▶ _Reading text_
:::
The Study of Relationship between Corporate Governance and Business Performance
Date Issued
2004
Date
2004
Author(s)
Lin, Tzong-Huei
DOI
zh-TW
Abstract
Abstract
Since 1997, the Asian financial crisis has deeply affected the development of emerging markets in Asia. Johnson et al. (2000) find that measures of corporate governance, particularly the effectiveness of protection for minority shareholders, provide powerful explanatory ability for exchange rate depreciation and stock market decline better than do standard macroeconomic measures. In addition, many studies have found that there exist serious shortcomings of corporate governance in East Asia (Claessens et al., 2002; and so on).
:::
▶ _Source material_
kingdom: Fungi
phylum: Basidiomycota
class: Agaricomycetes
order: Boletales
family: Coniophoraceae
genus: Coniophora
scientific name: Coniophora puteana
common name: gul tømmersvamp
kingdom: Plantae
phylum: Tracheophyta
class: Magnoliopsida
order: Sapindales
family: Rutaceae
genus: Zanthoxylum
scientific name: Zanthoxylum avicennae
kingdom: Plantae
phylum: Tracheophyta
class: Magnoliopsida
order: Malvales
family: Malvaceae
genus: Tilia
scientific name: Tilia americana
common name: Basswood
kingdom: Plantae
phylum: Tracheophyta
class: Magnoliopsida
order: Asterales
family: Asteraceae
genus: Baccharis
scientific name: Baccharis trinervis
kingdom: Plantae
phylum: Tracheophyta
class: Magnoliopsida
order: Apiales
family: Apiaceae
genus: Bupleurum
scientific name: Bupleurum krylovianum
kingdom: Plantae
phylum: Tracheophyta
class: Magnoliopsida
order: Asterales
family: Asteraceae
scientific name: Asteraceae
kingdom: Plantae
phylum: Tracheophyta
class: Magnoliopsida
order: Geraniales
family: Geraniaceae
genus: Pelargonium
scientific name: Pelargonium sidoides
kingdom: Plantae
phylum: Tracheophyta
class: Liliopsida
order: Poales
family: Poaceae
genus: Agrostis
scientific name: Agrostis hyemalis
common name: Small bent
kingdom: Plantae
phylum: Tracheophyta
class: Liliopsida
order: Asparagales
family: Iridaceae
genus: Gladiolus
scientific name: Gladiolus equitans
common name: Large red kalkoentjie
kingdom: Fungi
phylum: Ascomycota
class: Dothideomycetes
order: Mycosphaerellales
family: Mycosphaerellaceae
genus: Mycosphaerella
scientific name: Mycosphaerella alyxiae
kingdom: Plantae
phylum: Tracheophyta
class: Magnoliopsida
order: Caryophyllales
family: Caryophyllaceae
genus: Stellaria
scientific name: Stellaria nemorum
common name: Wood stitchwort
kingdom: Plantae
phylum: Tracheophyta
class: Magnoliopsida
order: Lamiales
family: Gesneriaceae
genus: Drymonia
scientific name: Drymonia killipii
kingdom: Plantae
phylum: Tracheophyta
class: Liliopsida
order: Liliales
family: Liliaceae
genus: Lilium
:::
▶ _Request A_
In the corporate governance abstract, since what year has the Asian financial crisis affected emerging markets in Asia?
▶ _Request B_
Please rewrite the rows between the line holding "scientific name: Zanthoxylum avicennae" and the line holding "family: Apiaceae", inclusive, with "phylum" replaced by "division" and nothing else changed. Return only those lines.

▶ _Full response A_
Since 1997.

▶ _Full response B_
scientific name: Zanthoxylum avicennae
kingdom: Plantae
division: Tracheophyta
class: Magnoliopsida
order: Malvales
family: Malvaceae
genus: Tilia
scientific name: Tilia americana
common name: Basswood
kingdom: Plantae
division: Tracheophyta
class: Magnoliopsida
order: Asterales
family: Asteraceae
genus: Baccharis
scientific name: Baccharis trinervis
kingdom: Plantae
division: Tracheophyta
class: Magnoliopsida
order: Apiales
family: Apiaceae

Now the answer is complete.